The 3-D version of the show, produced by Lumen Actus partners and comedy duo Tom Konkle and Dave Beeler with digital effects engineer Mike Smith, was announced in Santa Monica in June.

“Safety Geeks: 3D,” Konkle said, is for the Web, but was shot to be shown like a network series. The 10 shows, typically between four and 13 minutes long (including the hour-long Web movie version) revolve around a group of safety “experts” called the Professional Occupational Safety Hazard team, or POSH.

It is up to POSH to investigate safety violations and accidents. But sometimes the investigations themselves cause even more damage and accidents.

The shows, Konkle said, combine the off-the-wall and surreal humor of Adult Swim and the classic comedy of Monty Python. The project uses professionals both in front of and behind the camera, making “Safety Geeks: 3D” different from other similar online projects that may not hold themselves to such a high standard.

“When you say ‘Web series,’ it’s treated like a stepchild in some ways,” Konkle said. “And I don’t think that’s a really good way to look at it.”

Going online allows the production team the creative freedom they wouldn’t otherwise have if they were producing “Safety Geeks: 3D” for a network for executives who knock on office doors chiming in with their ideas, Konkle said.

“If you get a chance as a playwright to put your play up once, the way you wanted, where they didn’t workshop it … if you could get it up there and see it and like it in its pure form, that’s a Web series,” Konkle said.

The Web series also allows the production team to produce work and make it available to a worldwide audience almost immediately, Beeler said.

“It’s a very exciting time,” he said. “Our first sale, when Episode 1 of ‘Safety Geeks: 3D’ went up, was in Portugal. Whooda thunk it?”

But first, the work has to get noticed.

“Bear in mind the market is flooded, so it’s easy for it to get missed,” said actor and writer Brittney Powell, who plays Dr.
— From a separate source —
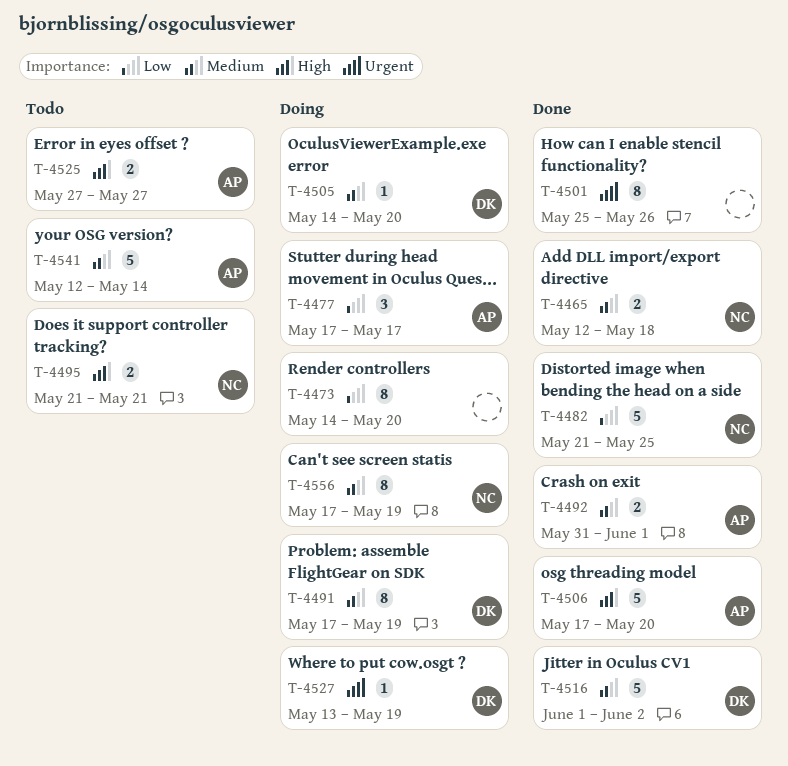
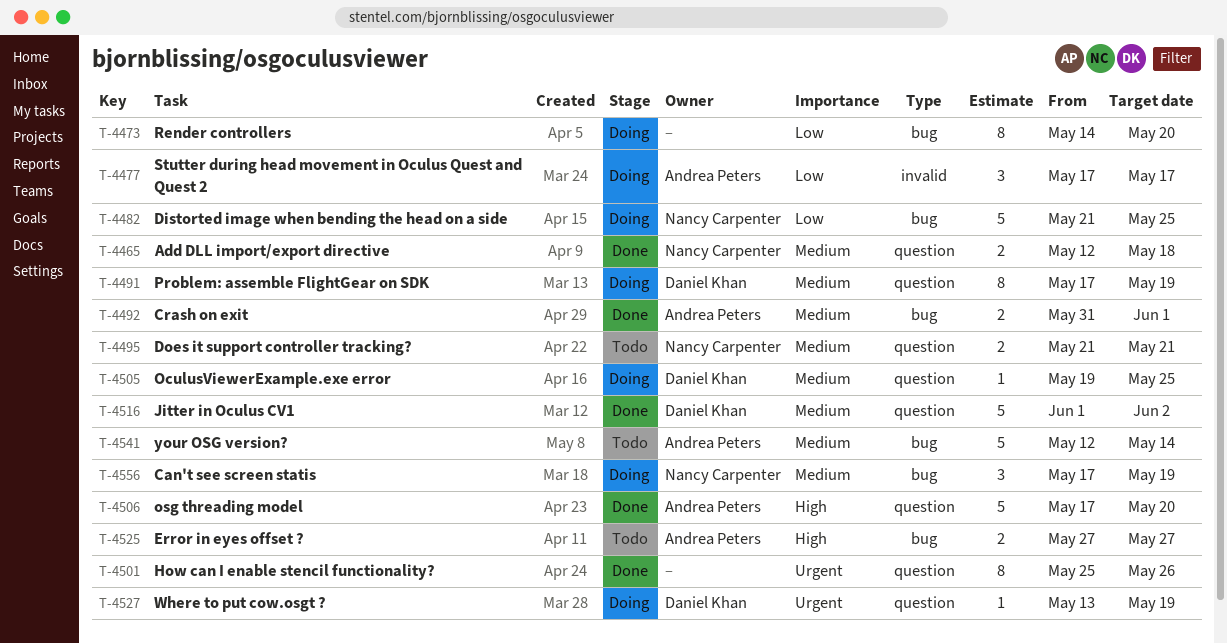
T-4482, status: Done -> Doing
T-4495, priority: High -> Medium
T-4505, start: May 14 -> May 19
T-4505, due: May 20 -> May 25
T-4556, estimate: 8 -> 3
Randi Minky on the show.

The production team will hit the road and travel to conventions, such as this year’s ComicCon in San Diego and possibly Dragon*Con in Atlanta, presenting their work to their primary audience, or as Konkle calls them, “first adopters.”

“Guys and gals who tend to be smart, who tend to be literate with new media, with computers,” said Beeler, who plays Reginald Syngen-Smithe on the series.

“Safety Geeks” is offered in 2-D and 3-D. The 2-D version can be watched for free on Konkle and Beeler’s website, https://www.safetygeekssvi.com, as well as on their YouTube channel. The 3-D version can be bought, downloaded and watched through Yabazam! The 3-D version requires either a 3-D television or capable computer monitor, and 3-D glasses can be bought anywhere online, Konkle said.

Konkle said he hopes to use the experience of “Safety Geeks” and offer Lumen Actus’ 3-D services to outside companies for repurposing old products to 3-D. Ideally, he said he’d also like to create a workflow where ideas are turned around quickly.

“Our aesthetic is to have an idea on Monday and be doing it on Friday,” he said.